**Exercise brief**
Go through the data below and return each line containing the word "respect".

Page images and extracted text:
*-*-*

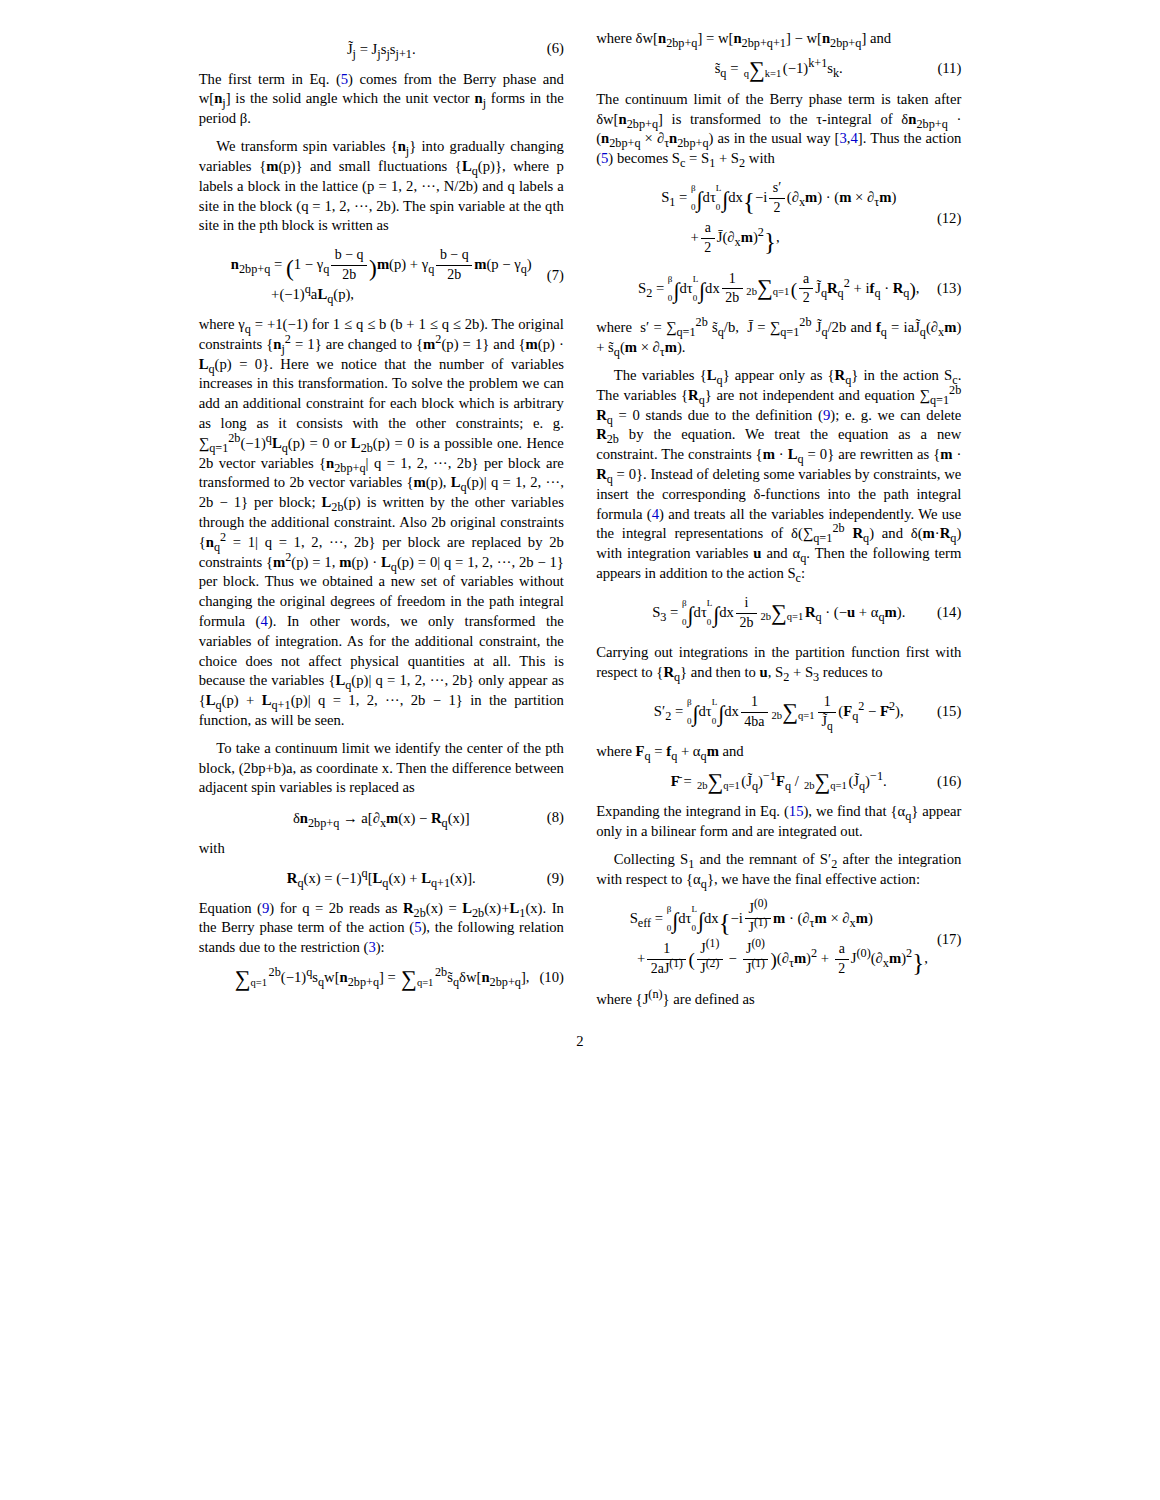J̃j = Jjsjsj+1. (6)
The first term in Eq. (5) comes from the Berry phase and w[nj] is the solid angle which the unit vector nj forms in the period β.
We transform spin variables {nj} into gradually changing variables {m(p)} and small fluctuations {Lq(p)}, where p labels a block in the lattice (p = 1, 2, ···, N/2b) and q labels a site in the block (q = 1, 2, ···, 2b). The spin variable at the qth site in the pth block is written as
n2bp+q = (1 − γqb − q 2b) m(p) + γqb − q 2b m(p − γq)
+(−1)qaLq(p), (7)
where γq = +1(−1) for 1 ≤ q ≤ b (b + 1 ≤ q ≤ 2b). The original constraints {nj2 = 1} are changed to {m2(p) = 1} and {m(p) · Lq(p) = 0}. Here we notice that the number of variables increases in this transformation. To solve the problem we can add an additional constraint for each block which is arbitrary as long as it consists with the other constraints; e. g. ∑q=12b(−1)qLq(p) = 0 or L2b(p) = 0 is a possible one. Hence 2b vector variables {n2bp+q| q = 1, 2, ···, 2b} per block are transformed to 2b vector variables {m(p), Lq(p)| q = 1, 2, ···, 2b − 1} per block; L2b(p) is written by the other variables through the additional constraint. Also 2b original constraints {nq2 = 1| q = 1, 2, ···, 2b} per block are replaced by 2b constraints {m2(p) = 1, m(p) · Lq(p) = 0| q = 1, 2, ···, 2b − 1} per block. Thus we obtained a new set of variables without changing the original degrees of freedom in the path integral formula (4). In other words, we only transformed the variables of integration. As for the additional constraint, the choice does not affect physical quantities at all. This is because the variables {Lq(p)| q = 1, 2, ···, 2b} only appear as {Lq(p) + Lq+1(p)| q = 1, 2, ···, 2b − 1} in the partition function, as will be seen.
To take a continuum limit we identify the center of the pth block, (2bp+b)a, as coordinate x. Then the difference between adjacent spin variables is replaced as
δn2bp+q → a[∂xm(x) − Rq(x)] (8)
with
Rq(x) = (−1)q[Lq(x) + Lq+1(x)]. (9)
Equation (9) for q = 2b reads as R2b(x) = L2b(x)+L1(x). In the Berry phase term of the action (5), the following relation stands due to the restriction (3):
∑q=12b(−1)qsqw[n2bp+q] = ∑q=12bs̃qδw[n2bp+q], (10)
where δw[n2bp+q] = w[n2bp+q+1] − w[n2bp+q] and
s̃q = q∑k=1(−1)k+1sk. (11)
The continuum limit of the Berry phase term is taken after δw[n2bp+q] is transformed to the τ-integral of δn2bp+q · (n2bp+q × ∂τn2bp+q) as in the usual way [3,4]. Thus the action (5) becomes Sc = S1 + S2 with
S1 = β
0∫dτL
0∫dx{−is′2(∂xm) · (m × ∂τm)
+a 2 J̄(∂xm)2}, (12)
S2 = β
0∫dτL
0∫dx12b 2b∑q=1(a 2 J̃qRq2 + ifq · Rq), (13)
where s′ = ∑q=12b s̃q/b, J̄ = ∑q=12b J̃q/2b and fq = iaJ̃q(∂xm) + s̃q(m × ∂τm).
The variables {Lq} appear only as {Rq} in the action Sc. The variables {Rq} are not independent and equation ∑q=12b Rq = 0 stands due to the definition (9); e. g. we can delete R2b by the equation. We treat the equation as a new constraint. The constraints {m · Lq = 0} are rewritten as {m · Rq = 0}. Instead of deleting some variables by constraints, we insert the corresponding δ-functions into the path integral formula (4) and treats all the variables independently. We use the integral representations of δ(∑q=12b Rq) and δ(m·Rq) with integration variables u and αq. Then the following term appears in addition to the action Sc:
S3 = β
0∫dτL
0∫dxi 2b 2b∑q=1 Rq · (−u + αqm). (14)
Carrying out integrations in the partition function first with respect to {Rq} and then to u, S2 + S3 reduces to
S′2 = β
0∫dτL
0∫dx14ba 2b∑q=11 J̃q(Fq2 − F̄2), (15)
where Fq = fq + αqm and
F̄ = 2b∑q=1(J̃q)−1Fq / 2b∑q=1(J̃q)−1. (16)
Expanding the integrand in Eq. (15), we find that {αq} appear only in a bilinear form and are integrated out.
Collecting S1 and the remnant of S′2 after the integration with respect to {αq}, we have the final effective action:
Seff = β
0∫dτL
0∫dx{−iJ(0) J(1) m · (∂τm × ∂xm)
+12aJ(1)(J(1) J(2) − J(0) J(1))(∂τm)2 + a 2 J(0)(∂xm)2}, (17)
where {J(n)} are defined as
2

*-*-*

**Written solution**
Carrying out integrations in the partition function first with respect to {Rq} and then to u, S2 + S3 reduces to
Collecting S1 and the remnant of S′2 after the integration with respect to {αq}, we have the final effective action:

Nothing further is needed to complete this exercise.